Think about Serpico again, that Golden Globe win underscoring the rawness the Oscars nodded to but didn't seal.[1] Or the TV sweeps for Angels and Jack, where he got to unleash without the ceremony's glare.[1]
He's collected hardware elsewhere—Globe for Serpico, the TV trifectas—but the Oscars?
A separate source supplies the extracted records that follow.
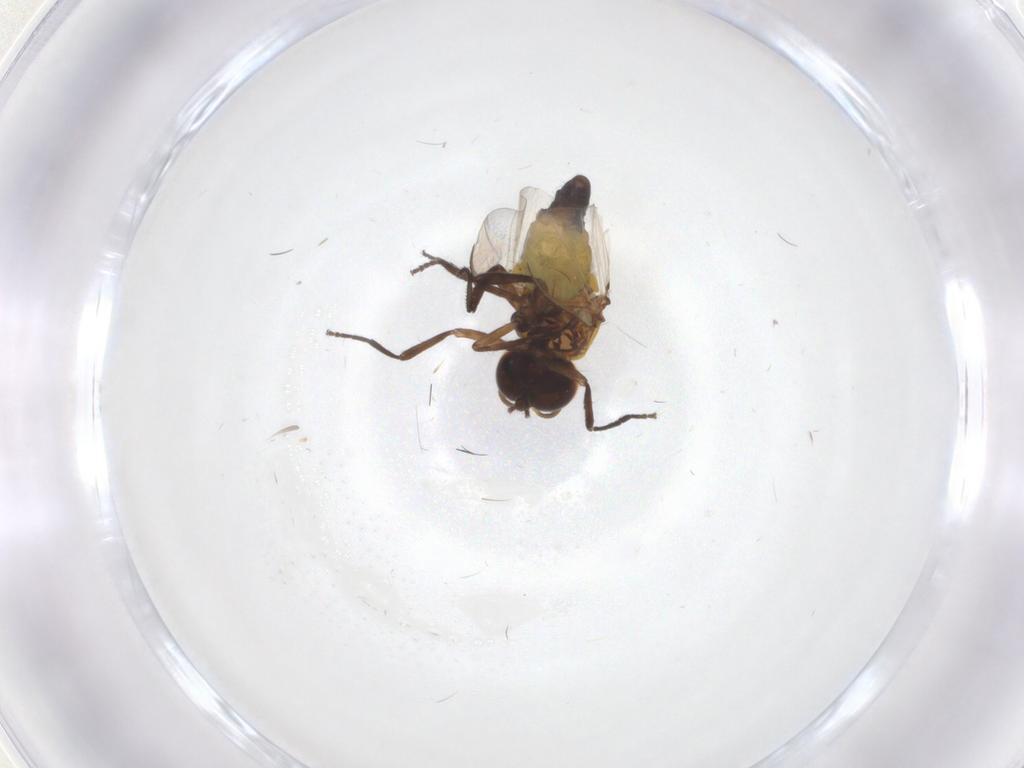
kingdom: Animalia
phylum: Arthropoda
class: Insecta
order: Diptera
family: Simuliidae
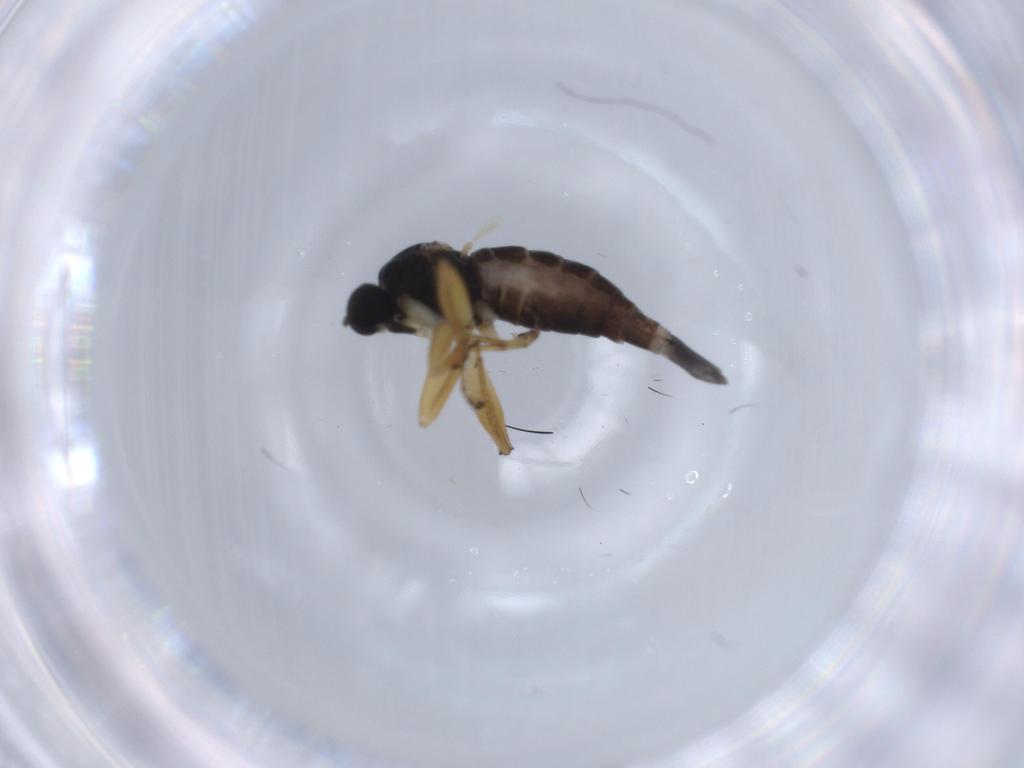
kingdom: Animalia
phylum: Arthropoda
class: Insecta
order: Diptera
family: Sciaridae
They tease, they honor in spurts, from Supporting nods in The Godfather, Dick Tracy, Glengarry, to those Best Actor runs in …And Justice for All, Godfather II, Dog Day, Serpico.[1]
The recent clip just amplifies it: even presenting, Pacino can't quite play by the rules.
Forget the script.
That's Pacino's real nomination—to a lifetime of being himself, Oscar or not.
In the end, watching that viral moment, it's hard not to see a guy who's spent decades dancing on the edge of acclaim without ever fully buying into the dance. The honest read? Pacino's awkwardness isn't a flaw; it's the proof he's still got that unpredictable spark the Academy first spotted all those years ago.
Sources
- [1] Al Pacino | Emmy Awards and Nominations - Television Academy — televisionacademy.com
- [2] Reported List of awards and nominations received by Al Pacino - Wikipedia — en.wikipedia.org
- [3] Every Al Pacino #Oscar Nomination And Winning ... - YouTube — youtube.com
- [4] Oscars 2024: Al Pacino slips up when announcing Best Picture award — youtube.com
- [5] Al Pacino's AWKWARD Best Picture Announcement Divides the ... — youtube.com
- [6] Al Pacino Quotes About Winning — azquotes.com
Frequently asked questions
What award was Al Pacino presenting at the 96th Academy Awards?
Al Pacino was presenting the award for Best Picture.
What did Al Pacino skip when announcing the Best Picture winner?
Al Pacino skipped reading the list of nominees for Best Picture.
Which film did Al Pacino announce as the winner of Best Picture?
Al Pacino announced Oppenheimer as the winner of Best Picture.